The U.S. Supreme Court upheld the law, derisively referred to by critics as “Obamacare,” in June.
Haslam said the law requires every state to participate in an insurance exchange. The decision for Tennessee officials was whether the state or federal government should run it.
“I’ve said that I think Tennessee could run a state exchange cheaper and better, and my natural inclination is to keep the federal government out of our business as much as possible,” Haslam said.
He said Tennessee officials have received more than 800Â pages of draft rules from the federal government since the presidential election. Some of those limit state decisions about running an exchange more than Tennessee officials had expected, the governor said.
He said the Obama administration had set an aggressive timeline to implement exchanges, but there is still a lot of uncertainty about how the process will actually work.

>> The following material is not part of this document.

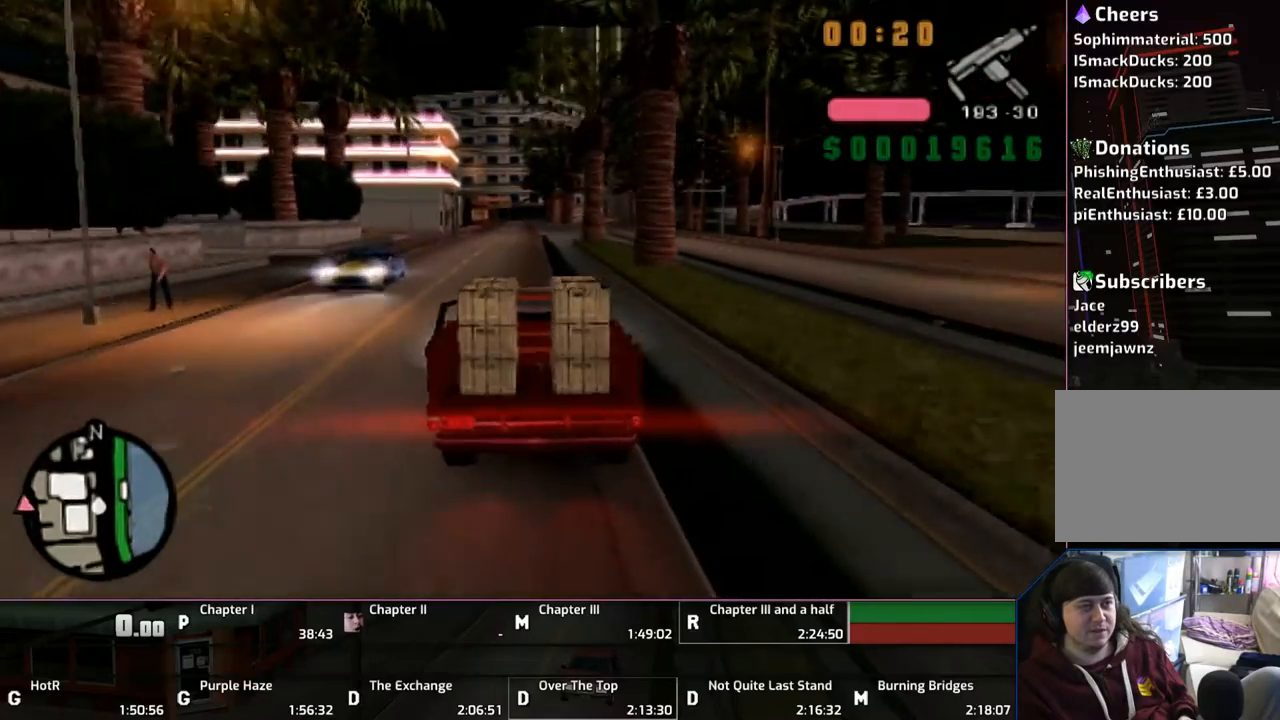
{"buttons": ["CROSS"], "left_stick": "center", "right_stick": "center", "events": [[17, "left_stick", "center"]]}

“In weighing all of the information we currently have, I informed the federal government today that Tennessee will not run a state-based exchange,” Haslam said in the Monday press release. “If conditions warrant in the future and it makes sense at a later date for Tennessee to run the exchange, we would consider that as an option at the appropriate time.”
Haslam said the decision followed months of consideration and analysis. It was a business decision, and he suggested it was not politically motivated.
“If this were a political decision, it would’ve been easy, and I would’ve made it a long time ago,” Haslam said.